Stuffed With Stuff by Tony Guerrero


By Tony Guerrero


Tony Guerrero

“Declutter!” It’s such a modern catch word. There are articles, websites and even entire television shows dedicated to the idea that we hoard too much stuff and that it can be liberating to free ourselves from all the “junk” we collect over the years. But it’s not that new of a concept. In fact, God has been encouraging us to declutter since the beginning. Among many examples, this one tends to stand out for me:

“Store up for yourselves treasures in Heaven not on Earth” (Matthew 6:19-21, also Luke 12:33-34).

This is a timely article for me because my wife and I (at her insistence, mind you!) have been deep in the throes of decluttering our home. Since I’m the one with the clutter issue in our home, I’m hoping I’ll learn something by writing this! If you’re like me, you’ve stored up lots of “treasures” on earth, both worthless and valuable.

“Clutter” can be a lot of things, both good and bad. Most people tend to, understandably, hold on to sentimental items. I definitely fall into this category. And, of course, the more life experiences you have over the growing years, the larger your collection of personal keepsakes may become. As a sentimental hoarder, I’ve had to come to grips with whether or not these items still deserve to take up physical space in my life.

When I reflect on individual items, I’m often struck by how many are “ephemera” (items that were intended for only a short time, from the Greek ephēmeros, meaning “lasting only one day, short-lived”).
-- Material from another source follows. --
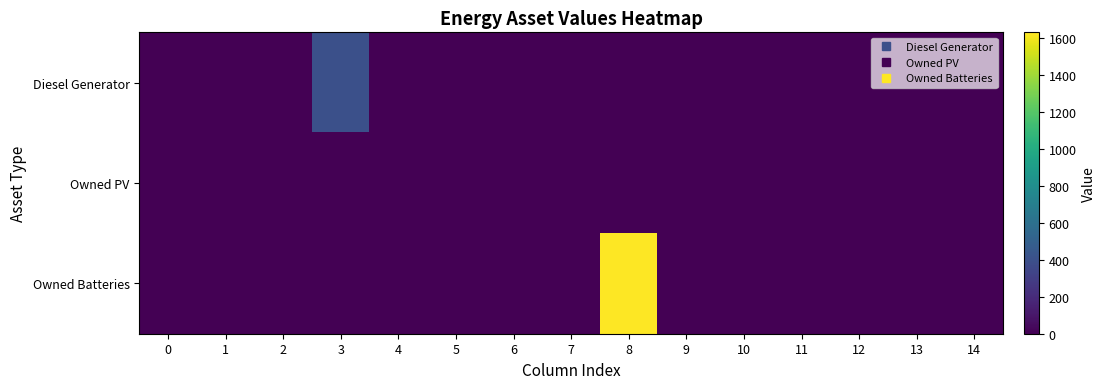

At which category does the chart reach its peak across all series?

8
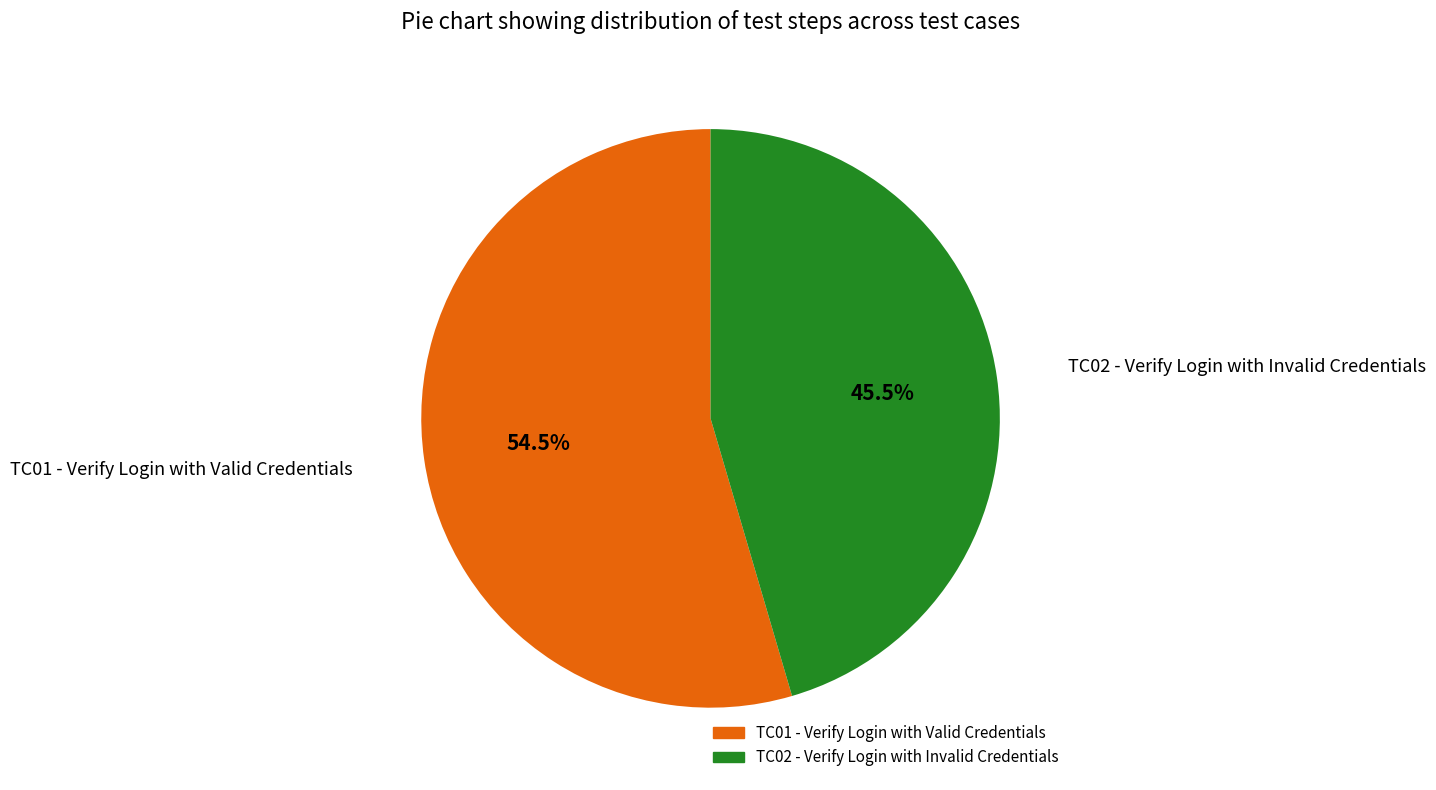

Is there any slice that represents more than half of the pie?

Yes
An example of something that should have been short-lived is the four boxes of graphic tee-shirts from my musical touring days.

Each graphic tee held a precious memory of a specific time and place. But they were never intended to be kept forever, I will never wear them again and I never even pull them out to look at them. Why am I holding on to them? They had to go, according to my less-sentimental wife. While the sentimental hoarder in me cringed at the thought, I came across a way to keep them — I took photos of each one. Now, those same memories are stored on a digital file that takes up only hard drive space. (Of course, we could all probably write volumes on “computer clutter,” but that’s for another time.)
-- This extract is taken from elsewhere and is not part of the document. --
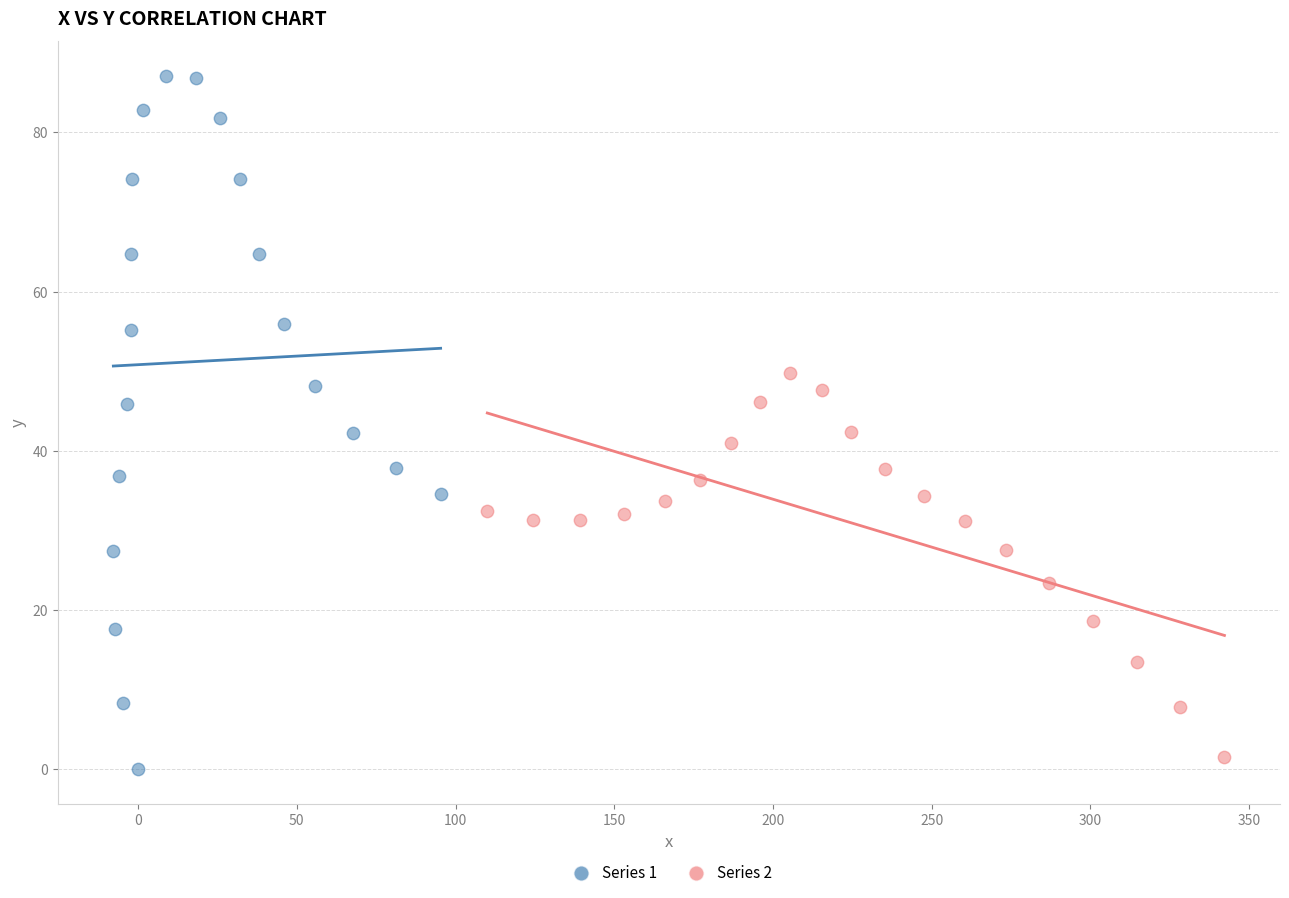

Which series has the largest Y range (max minus min)?

Series 1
Often, it’s the memory we cling to, not the item itself. Thankfully for me, our digital world allows us many convenient ways to keep and organize these memories without necessarily having to hold every item. I am finding it easier to release the “physical” item knowing the “digital” version is still there when I want to revisit those memories.

We should also be cautious that clutter can also be a sign of greed (and, in extreme cases I am not qualified to write about, mental-illness). Hanging on to things and stuffing your closets and storage areas with tons of stuff you don’t need simply because you want to always feel like you have “more than enough” runs counter to what we know about how God provides for us.

Apparently, the birds know this better than we do: “Consider the ravens: They do not sow or reap, they have no storeroom or barn; yet God feeds them. And how much more valuable you are than birds!” (Luke 12:24).

Those birds aren’t hoarding items like we do — “Someday I might need that old coffee can lid!” — and, yet, they always tend to have what they need.

More to the point, our greed can blind us to what our life is really about: “Watch out! Be on your guard against all kinds of greed; a man’s life does not consist in the abundance of his possessions” (Luke 12:15).

Life isn’t about “things,” it’s about God and His people. That is His purpose for you, to love Him and love His people. Not things.

Decluttering our lives can not only liberate us from the hold our stuff has on us, it can free our minds to focus on what matters. We’ve all heard that “you can’t take it with you,” referring to what happens with all your stuff when you die. How meaningless a life built on things and not on our purpose!

“Then I thought about the man who hoards stuff in his barn in case he needs it “someday,” only to die the next day” (Luke 12:15-21).

This is another key thing to remember as you consider decluttering: Decluttering your life can be a blessing to other’s lives!

How many homeless people could use my four boxes of tee-shirts? Ouch. Makes what I refer to lightly as my harmless “sentimental hoarding” seem suddenly greedy and selfish, right? In this way, I can use my decluttering as a blessing on others, fulfilling my purpose of loving others.

When we declutter our lives physically, it also gives us more ability to declutter our lives spiritually. D.H. Mondfleur wrote: “Eliminate physical clutter. More importantly, eliminate spiritual clutter.”

When you spend your hours focused on God, suddenly the physical items you cling to, even the most sentimental, take on less importance. Perhaps I wrote this article backwards. Maybe I should encourage you (and myself!) to declutter our spiritual minds first — focus on a God who created us, loves us and will provide our every need.

Then, when our spiritual minds are decluttered, we can take a look around our physical spaces. How much of that stuff really matters in the light of God’s love?

I won’t be getting rid of everything. There are physical items that are precious to us, even if they are meaningless to the rest of the world. But I can start eliminating the ephemera. And, I can, with not too much effort, eliminate some of the spiritual clutter I tend to allow. I hope you can find your way out of your mess, too.